• Extract provided:
[Start of Attachment]

The second in Strut’s survey of Factory Records’
dance-electronic side goes deeper into the well of early 1980s
dub-funk-world-punk, revisiting Fac.
Dance 01 favorites like A Certain
Ratio, Durutti Column, ESG and 52nd Street and branching out into
the wilder, southern-hemisphere-sampling hybrids like Fadela and X-O-Dus.
The material comes from the first half of the
1980s, the same period during which most of
Joy Division reformed as New Order and established it dark, dance-oriented
new sound. Yet at the same time, lots of other loosely aligned bands were attempting the same alchemy, splicing the knotty, twitchy
dissonance of post-punk to sinuous, body-moving grooves. Consider the Wake’s
1983 “The Host,” a knife-edge blend of shudder and sigh, dark blasts of
synthesizer flaring up from a sensualist’s bedrock of bass and drums (that’s
Bobby Gillespie, pre-Jesus & Mary Chain, on drums), and Caesar McInulty
murmuring alienated phrases over. It is
nearly eight minutes long, an endless, hypnotic, hip-centric groove that has
just enough punk disaffection to give it bite.
02 rummages through the catalogue, pulling Factory mainstay, A Certain Ratio’s
very first single, “The Fox” out of the pile, its skeletal polyrhythms (kit,
bells, timbales, bass) slashed and sketched, its vocals hollow, untouchable,
remote. “The Fox,” like a good many of other cuts from this compilation was
produced by Martin Hannett (i.e., the
guy who shaped Joy Division’s eerie,
drum-heavy sounds and produced New Order’s Movement in 1981). In fact, most of the cuts on
this album can be connected, six-degrees -style (or in most cases, one- or
two-degrees style). Bernard Sumner co-produced and played guitar on Shark
Vegas’ “You Hurt Me.” A Certain Ratio toured with New Order and spawned Quando Quango. Indeed, you get the sense of a big,
loosely connected family, all lurching and spasming towards a globally
expansive, funk-permeated, socially-conscious dance sound.
The most interesting cuts are the ones that push
the farthest away from post punk, the bubbling dub of Sir Horatio’s “Sommadub,”
the bone-chilling keening of Fadela’s rai-centered “N’sel Fik,” the
machine-tooled precision of Minny Pops’ Krautish “Blue Roses.”

[End of Attachment]

• Supplied data:
[Start of Attachment]

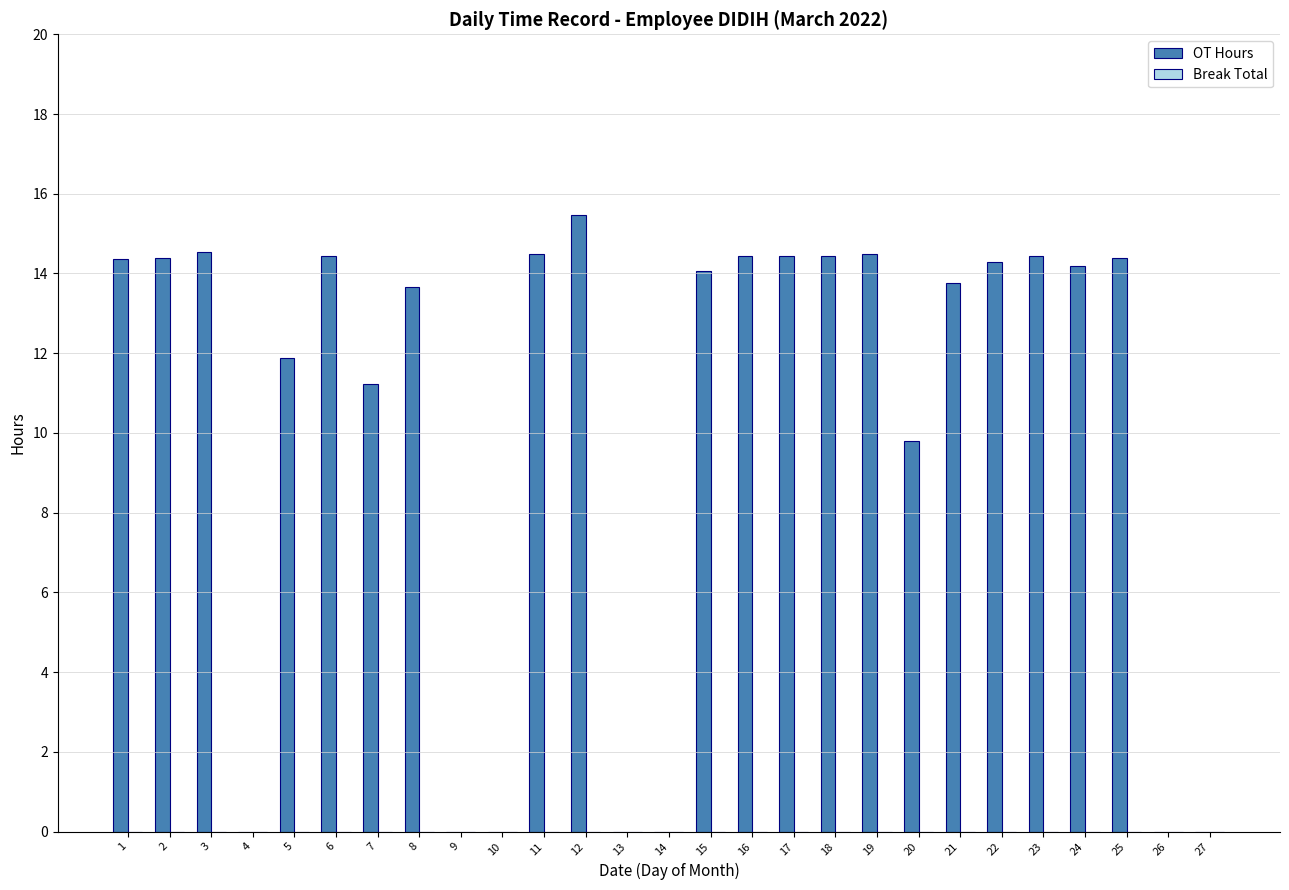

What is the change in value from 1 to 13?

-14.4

[End of Attachment]
[Start of Attachment]

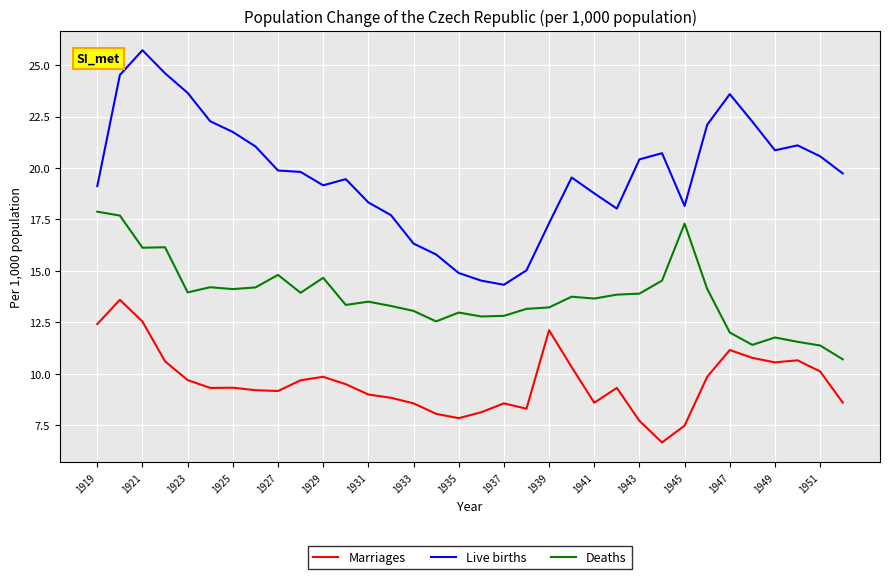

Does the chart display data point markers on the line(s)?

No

[End of Attachment]

• Your tasks:
(1) List every song title that the review puts in quotation marks.
(2) Answer these from the review:
(a) How long is the Wake's "The Host"?
(b) Who produced A Certain Ratio's "The Fox"?
(c) Who co-produced and played guitar on Shark Vegas' "You Hurt Me"?
(3) Copy the review word for word, starting at "02 rummages through" and ending at "socially-conscious dance sound.".
The records have nothing to do with this.

• Task-by-task results:
(1)
"The Host"
"The Fox"
"You Hurt Me"
"Sommadub"
"N'sel Fik"
"Blue Roses"

(2)
(a) Nearly eight minutes long.
(b) Martin Hannett.
(c) Bernard Sumner.

(3)
02 rummages through the catalogue, pulling Factory mainstay, A Certain Ratio’s
very first single, “The Fox” out of the pile, its skeletal polyrhythms (kit,
bells, timbales, bass) slashed and sketched, its vocals hollow, untouchable,
remote. “The Fox,” like a good many of other cuts from this compilation was
produced by Martin Hannett (i.e., the
guy who shaped Joy Division’s eerie,
drum-heavy sounds and produced New Order’s Movement in 1981). In fact, most of the cuts on
this album can be connected, six-degrees -style (or in most cases, one- or
two-degrees style). Bernard Sumner co-produced and played guitar on Shark
Vegas’ “You Hurt Me.” A Certain Ratio toured with New Order and spawned Quando Quango. Indeed, you get the sense of a big,
loosely connected family, all lurching and spasming towards a globally
expansive, funk-permeated, socially-conscious dance sound.